# Example Notebook for Graphrag-Tagger

This notebook demonstrates how to use the Graphrag-Tagger tool. It shows how to import the module and run the tagging pipeline.

In [None]:
%cd ..

In [None]:
import os
from graphrag_tagger import tagger

# Define sample parameters
params = {
    'pdf_folder': 'notebook/example',  # update path to your PDF folder
    'chunk_size': 256,
    'chunk_overlap': 25,
    'n_components': None,
    'n_features': 512,
    'min_df': 2,
    'max_df': 0.95,
    'llm_model': 'ollama:qwen2.5',
    'output_folder': 'notebook/example/results',  # update path to your output folder
    'model_choice': 'kt' # kt for ktrain or sk for scikit-learn
}

In [None]:
# Create output folder if it doesn't exist
os.makedirs(params['output_folder'], exist_ok=True)

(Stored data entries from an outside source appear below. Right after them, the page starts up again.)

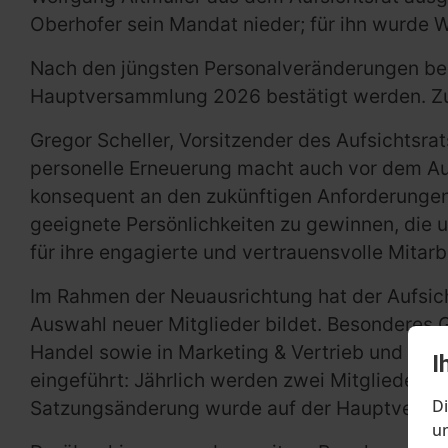
Oberhofer sein Mandat nieder; für ihn wurde W
Nach den jüngsten Personalveränderungen best
Hauptversammlung 2026 bestätigt werden. Zude
Gregor Scheller, Vorsitzender des Aufsichtsra
personelle Erneuerung macht auch vor dem Aufs
konsequent an den zukünftigen Anforderunge
geeignete Persönlichkeiten zu gewinnen, die u
für ihre engagierte und vertrauensvolle Mitarbe
Im Rahmen der Neuausrichtung hat der Aufsicht
Auswahl neuer Mitglieder bildet. Besonderes 
Handel sowie in Marketing & Vertrieb und Digit
I
eingeführt: Jährlich werden zwei Mitglieder ne
Di
Satzungsänderung wurde auf der Hauptversa
um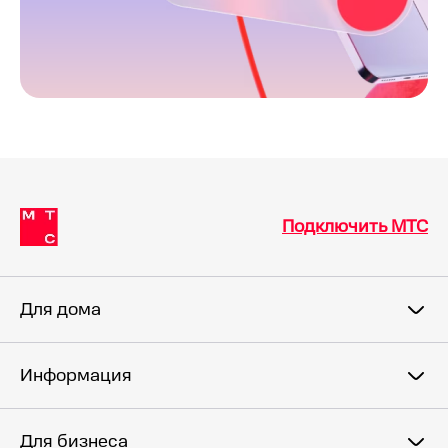
Подключить МТС
Для дома
Информация
Для бизнеса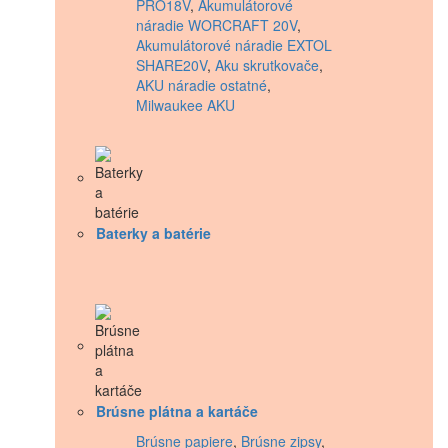
PRO18V
,
Akumulátorové
náradie WORCRAFT 20V
,
Akumulátorové náradie EXTOL
SHARE20V
,
Aku skrutkovače
,
AKU náradie ostatné
,
Milwaukee AKU
Baterky a batérie
Brúsne plátna a kartáče
Brúsne papiere
,
Brúsne zipsy
,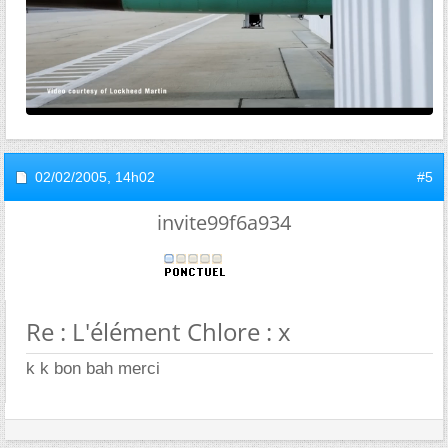
02/02/2005,
14h02
#5
invite99f6a934
Re : L'élément Chlore : x
k k bon bah merci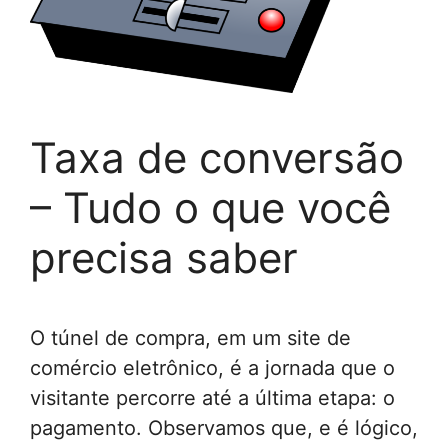
Taxa de conversão
– Tudo o que você
precisa saber
O túnel de compra, em um site de
comércio eletrônico, é a jornada que o
visitante percorre até a última etapa: o
pagamento. Observamos que, e é lógico,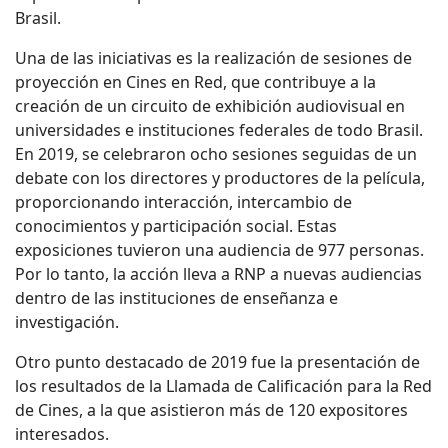
Brasil.
Una de las iniciativas es la realización de sesiones de
proyección en Cines en Red, que contribuye a la
creación de un circuito de exhibición audiovisual en
universidades e instituciones federales de todo Brasil.
En 2019, se celebraron ocho sesiones seguidas de un
debate con los directores y productores de la película,
proporcionando interacción, intercambio de
conocimientos y participación social. Estas
exposiciones tuvieron una audiencia de 977 personas.
Por lo tanto, la acción lleva a RNP a nuevas audiencias
dentro de las instituciones de enseñanza e
investigación.
Otro punto destacado de 2019 fue la presentación de
los resultados de la Llamada de Calificación para la Red
de Cines, a la que asistieron más de 120 expositores
interesados.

# Run the tagging pipeline
tagger.main(params)

# The results will be saved in the specified output folder.

In [None]:
from glob import glob
import os

files = glob(os.path.join(params["output_folder"], "chunk_*.json"))
len(files)

In [None]:
import json

raws: list[dict] = [json.load(open(file)) for file in files]

for i, raw in enumerate(raws):
    if "chunk" not in raw:
        print(i, raw)

In [None]:
raw

In [None]:
import json

raws: list[dict] = [json.load(open(file)) for file in files]
raws = [{
    "chunk": raw["chunk"],
    "source_file": raw["source_file"],
    "chunk_file": file,
    **raw["classification"],
} for file, raw in zip(files, raws)]

raws[0].keys()

In [None]:
print(raws[19]["chunk"])

In [None]:
print(raws[19])

In [None]:
print(raws[19]["source_file"])

In [None]:
import pandas as pd

chunk_classification = pd.DataFrame(raws)

chunk_classification

In [None]:
chunk_classification["topics"].apply(lambda x: len(x) if x else 0).describe()

In [None]:
chunk_classification[chunk_classification["topics"].apply(len) == 0]

In [None]:
print(raws[36]["chunk"])

In [None]:
chunk_classification[chunk_classification["topics"].apply(len) == 1]

In [None]:
print(raws[42]["chunk"])

In [None]:
chunk_classification[chunk_classification["topics"].apply(len) == 2]

In [None]:
chunk_classification[chunk_classification["topics"].apply(len) == 3]

In [None]:
chunk_classification["content_type"].value_counts(normalize=False)

In [None]:
chunk_classification["content_type"].value_counts(normalize=True)

In [None]:
chunk_classification["is_sufficient"].mean()

Update the paths in the code cell above before running the notebook.